- [WORK INSTRUCTION] Copy the entries that follow, exactly and completely.

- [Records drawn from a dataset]
<<<<
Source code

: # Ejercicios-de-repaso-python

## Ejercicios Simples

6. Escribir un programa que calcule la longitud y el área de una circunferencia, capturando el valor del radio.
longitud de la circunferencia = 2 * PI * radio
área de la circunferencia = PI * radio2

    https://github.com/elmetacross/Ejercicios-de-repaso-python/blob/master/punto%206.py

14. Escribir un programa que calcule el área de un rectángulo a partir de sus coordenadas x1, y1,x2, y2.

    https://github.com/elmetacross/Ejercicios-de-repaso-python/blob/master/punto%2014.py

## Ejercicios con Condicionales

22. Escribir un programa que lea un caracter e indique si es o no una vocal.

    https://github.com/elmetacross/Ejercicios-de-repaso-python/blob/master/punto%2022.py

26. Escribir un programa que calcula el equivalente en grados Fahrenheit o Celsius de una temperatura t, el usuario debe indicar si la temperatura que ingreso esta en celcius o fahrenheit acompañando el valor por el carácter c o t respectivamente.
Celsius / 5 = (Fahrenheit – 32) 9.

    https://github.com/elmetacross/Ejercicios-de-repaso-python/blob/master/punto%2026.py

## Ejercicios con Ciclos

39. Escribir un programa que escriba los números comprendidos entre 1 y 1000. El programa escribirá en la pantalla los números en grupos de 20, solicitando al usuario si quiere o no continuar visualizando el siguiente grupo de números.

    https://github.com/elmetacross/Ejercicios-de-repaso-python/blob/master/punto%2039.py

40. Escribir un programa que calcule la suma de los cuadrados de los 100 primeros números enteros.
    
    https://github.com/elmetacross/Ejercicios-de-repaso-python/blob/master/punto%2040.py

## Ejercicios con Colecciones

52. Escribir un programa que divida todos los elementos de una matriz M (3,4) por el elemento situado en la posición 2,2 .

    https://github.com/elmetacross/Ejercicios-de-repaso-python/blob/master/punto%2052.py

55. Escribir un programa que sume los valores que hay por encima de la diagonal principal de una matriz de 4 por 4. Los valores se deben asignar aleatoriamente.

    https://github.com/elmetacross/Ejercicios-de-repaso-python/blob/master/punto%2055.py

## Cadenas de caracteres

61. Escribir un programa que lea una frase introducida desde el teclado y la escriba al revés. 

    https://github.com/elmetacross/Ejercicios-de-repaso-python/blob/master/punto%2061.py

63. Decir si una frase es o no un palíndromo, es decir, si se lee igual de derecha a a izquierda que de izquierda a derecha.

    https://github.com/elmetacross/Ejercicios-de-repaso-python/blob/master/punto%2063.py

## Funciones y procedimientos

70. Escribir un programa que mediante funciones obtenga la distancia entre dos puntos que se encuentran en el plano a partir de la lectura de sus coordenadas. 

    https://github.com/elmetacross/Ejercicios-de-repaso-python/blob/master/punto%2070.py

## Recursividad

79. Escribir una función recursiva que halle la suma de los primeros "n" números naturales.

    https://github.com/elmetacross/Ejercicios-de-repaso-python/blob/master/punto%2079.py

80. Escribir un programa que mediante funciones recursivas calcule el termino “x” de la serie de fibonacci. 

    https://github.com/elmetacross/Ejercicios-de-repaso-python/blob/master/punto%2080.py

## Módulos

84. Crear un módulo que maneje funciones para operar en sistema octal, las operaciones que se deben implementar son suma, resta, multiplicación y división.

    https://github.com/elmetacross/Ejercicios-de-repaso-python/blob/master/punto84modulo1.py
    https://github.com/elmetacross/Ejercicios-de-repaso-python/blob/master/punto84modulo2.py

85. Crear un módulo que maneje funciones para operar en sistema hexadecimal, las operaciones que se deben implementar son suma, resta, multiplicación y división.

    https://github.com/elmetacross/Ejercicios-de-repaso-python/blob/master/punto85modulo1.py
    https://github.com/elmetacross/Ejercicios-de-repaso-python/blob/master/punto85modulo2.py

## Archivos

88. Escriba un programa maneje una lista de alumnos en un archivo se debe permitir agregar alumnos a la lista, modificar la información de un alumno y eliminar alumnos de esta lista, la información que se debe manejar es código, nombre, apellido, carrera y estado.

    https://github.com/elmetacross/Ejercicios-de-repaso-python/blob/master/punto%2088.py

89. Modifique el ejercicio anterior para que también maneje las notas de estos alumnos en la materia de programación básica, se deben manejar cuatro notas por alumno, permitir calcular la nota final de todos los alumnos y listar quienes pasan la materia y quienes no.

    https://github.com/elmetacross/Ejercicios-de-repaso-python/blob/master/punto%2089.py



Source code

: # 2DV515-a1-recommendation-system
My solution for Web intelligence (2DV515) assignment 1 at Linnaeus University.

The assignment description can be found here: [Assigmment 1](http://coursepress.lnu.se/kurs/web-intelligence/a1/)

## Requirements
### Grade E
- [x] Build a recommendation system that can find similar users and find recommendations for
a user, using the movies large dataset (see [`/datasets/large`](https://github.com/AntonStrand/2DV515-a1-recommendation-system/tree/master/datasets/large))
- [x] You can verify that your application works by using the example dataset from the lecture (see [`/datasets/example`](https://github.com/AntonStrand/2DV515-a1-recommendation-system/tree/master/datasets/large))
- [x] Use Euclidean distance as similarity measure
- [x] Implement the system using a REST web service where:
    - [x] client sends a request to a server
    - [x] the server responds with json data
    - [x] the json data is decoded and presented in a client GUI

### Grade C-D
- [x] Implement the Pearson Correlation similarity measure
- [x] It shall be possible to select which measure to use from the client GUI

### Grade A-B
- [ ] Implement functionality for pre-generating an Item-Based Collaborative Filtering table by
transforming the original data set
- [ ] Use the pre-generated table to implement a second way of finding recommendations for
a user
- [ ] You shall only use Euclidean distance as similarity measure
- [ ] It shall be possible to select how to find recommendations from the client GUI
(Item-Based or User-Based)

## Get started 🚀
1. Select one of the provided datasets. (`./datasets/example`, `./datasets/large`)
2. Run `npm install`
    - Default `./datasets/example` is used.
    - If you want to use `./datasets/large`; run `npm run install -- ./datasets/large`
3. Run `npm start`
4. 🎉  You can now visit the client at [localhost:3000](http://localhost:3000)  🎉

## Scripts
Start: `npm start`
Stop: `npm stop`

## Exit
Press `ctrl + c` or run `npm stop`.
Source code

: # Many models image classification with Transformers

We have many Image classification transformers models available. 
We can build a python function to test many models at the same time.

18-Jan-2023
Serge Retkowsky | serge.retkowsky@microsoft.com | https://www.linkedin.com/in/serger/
>>>>
- [PROBLEM SOLUTION]
Source code

: # Ejercicios-de-repaso-python

## Ejercicios Simples

6. Escribir un programa que calcule la longitud y el área de una circunferencia, capturando el valor del radio.
longitud de la circunferencia = 2 * PI * radio
área de la circunferencia = PI * radio2

    https://github.com/elmetacross/Ejercicios-de-repaso-python/blob/master/punto%206.py

14. Escribir un programa que calcule el área de un rectángulo a partir de sus coordenadas x1, y1,x2, y2.

    https://github.com/elmetacross/Ejercicios-de-repaso-python/blob/master/punto%2014.py

## Ejercicios con Condicionales

22. Escribir un programa que lea un caracter e indique si es o no una vocal.

    https://github.com/elmetacross/Ejercicios-de-repaso-python/blob/master/punto%2022.py

26. Escribir un programa que calcula el equivalente en grados Fahrenheit o Celsius de una temperatura t, el usuario debe indicar si la temperatura que ingreso esta en celcius o fahrenheit acompañando el valor por el carácter c o t respectivamente.
Celsius / 5 = (Fahrenheit – 32) 9.

    https://github.com/elmetacross/Ejercicios-de-repaso-python/blob/master/punto%2026.py

## Ejercicios con Ciclos

39. Escribir un programa que escriba los números comprendidos entre 1 y 1000. El programa escribirá en la pantalla los números en grupos de 20, solicitando al usuario si quiere o no continuar visualizando el siguiente grupo de números.

    https://github.com/elmetacross/Ejercicios-de-repaso-python/blob/master/punto%2039.py

40. Escribir un programa que calcule la suma de los cuadrados de los 100 primeros números enteros.
    
    https://github.com/elmetacross/Ejercicios-de-repaso-python/blob/master/punto%2040.py

## Ejercicios con Colecciones

52. Escribir un programa que divida todos los elementos de una matriz M (3,4) por el elemento situado en la posición 2,2 .

    https://github.com/elmetacross/Ejercicios-de-repaso-python/blob/master/punto%2052.py

55. Escribir un programa que sume los valores que hay por encima de la diagonal principal de una matriz de 4 por 4. Los valores se deben asignar aleatoriamente.

    https://github.com/elmetacross/Ejercicios-de-repaso-python/blob/master/punto%2055.py

## Cadenas de caracteres

61. Escribir un programa que lea una frase introducida desde el teclado y la escriba al revés. 

    https://github.com/elmetacross/Ejercicios-de-repaso-python/blob/master/punto%2061.py

63. Decir si una frase es o no un palíndromo, es decir, si se lee igual de derecha a a izquierda que de izquierda a derecha.

    https://github.com/elmetacross/Ejercicios-de-repaso-python/blob/master/punto%2063.py

## Funciones y procedimientos

70. Escribir un programa que mediante funciones obtenga la distancia entre dos puntos que se encuentran en el plano a partir de la lectura de sus coordenadas. 

    https://github.com/elmetacross/Ejercicios-de-repaso-python/blob/master/punto%2070.py

## Recursividad

79. Escribir una función recursiva que halle la suma de los primeros "n" números naturales.

    https://github.com/elmetacross/Ejercicios-de-repaso-python/blob/master/punto%2079.py

80. Escribir un programa que mediante funciones recursivas calcule el termino “x” de la serie de fibonacci. 

    https://github.com/elmetacross/Ejercicios-de-repaso-python/blob/master/punto%2080.py

## Módulos

84. Crear un módulo que maneje funciones para operar en sistema octal, las operaciones que se deben implementar son suma, resta, multiplicación y división.

    https://github.com/elmetacross/Ejercicios-de-repaso-python/blob/master/punto84modulo1.py
    https://github.com/elmetacross/Ejercicios-de-repaso-python/blob/master/punto84modulo2.py

85. Crear un módulo que maneje funciones para operar en sistema hexadecimal, las operaciones que se deben implementar son suma, resta, multiplicación y división.

    https://github.com/elmetacross/Ejercicios-de-repaso-python/blob/master/punto85modulo1.py
    https://github.com/elmetacross/Ejercicios-de-repaso-python/blob/master/punto85modulo2.py

## Archivos

88. Escriba un programa maneje una lista de alumnos en un archivo se debe permitir agregar alumnos a la lista, modificar la información de un alumno y eliminar alumnos de esta lista, la información que se debe manejar es código, nombre, apellido, carrera y estado.

    https://github.com/elmetacross/Ejercicios-de-repaso-python/blob/master/punto%2088.py

89. Modifique el ejercicio anterior para que también maneje las notas de estos alumnos en la materia de programación básica, se deben manejar cuatro notas por alumno, permitir calcular la nota final de todos los alumnos y listar quienes pasan la materia y quienes no.

    https://github.com/elmetacross/Ejercicios-de-repaso-python/blob/master/punto%2089.py



Source code

: # 2DV515-a1-recommendation-system
My solution for Web intelligence (2DV515) assignment 1 at Linnaeus University.

The assignment description can be found here: [Assigmment 1](http://coursepress.lnu.se/kurs/web-intelligence/a1/)

## Requirements
### Grade E
- [x] Build a recommendation system that can find similar users and find recommendations for
a user, using the movies large dataset (see [`/datasets/large`](https://github.com/AntonStrand/2DV515-a1-recommendation-system/tree/master/datasets/large))
- [x] You can verify that your application works by using the example dataset from the lecture (see [`/datasets/example`](https://github.com/AntonStrand/2DV515-a1-recommendation-system/tree/master/datasets/large))
- [x] Use Euclidean distance as similarity measure
- [x] Implement the system using a REST web service where:
    - [x] client sends a request to a server
    - [x] the server responds with json data
    - [x] the json data is decoded and presented in a client GUI

### Grade C-D
- [x] Implement the Pearson Correlation similarity measure
- [x] It shall be possible to select which measure to use from the client GUI

### Grade A-B
- [ ] Implement functionality for pre-generating an Item-Based Collaborative Filtering table by
transforming the original data set
- [ ] Use the pre-generated table to implement a second way of finding recommendations for
a user
- [ ] You shall only use Euclidean distance as similarity measure
- [ ] It shall be possible to select how to find recommendations from the client GUI
(Item-Based or User-Based)

## Get started 🚀
1. Select one of the provided datasets. (`./datasets/example`, `./datasets/large`)
2. Run `npm install`
    - Default `./datasets/example` is used.
    - If you want to use `./datasets/large`; run `npm run install -- ./datasets/large`
3. Run `npm start`
4. 🎉  You can now visit the client at [localhost:3000](http://localhost:3000)  🎉

## Scripts
Start: `npm start`
Stop: `npm stop`

## Exit
Press `ctrl + c` or run `npm stop`.
Source code

: # Many models image classification with Transformers

We have many Image classification transformers models available. 
We can build a python function to test many models at the same time.

18-Jan-2023
Serge Retkowsky | serge.retkowsky@microsoft.com | https://www.linkedin.com/in/serger/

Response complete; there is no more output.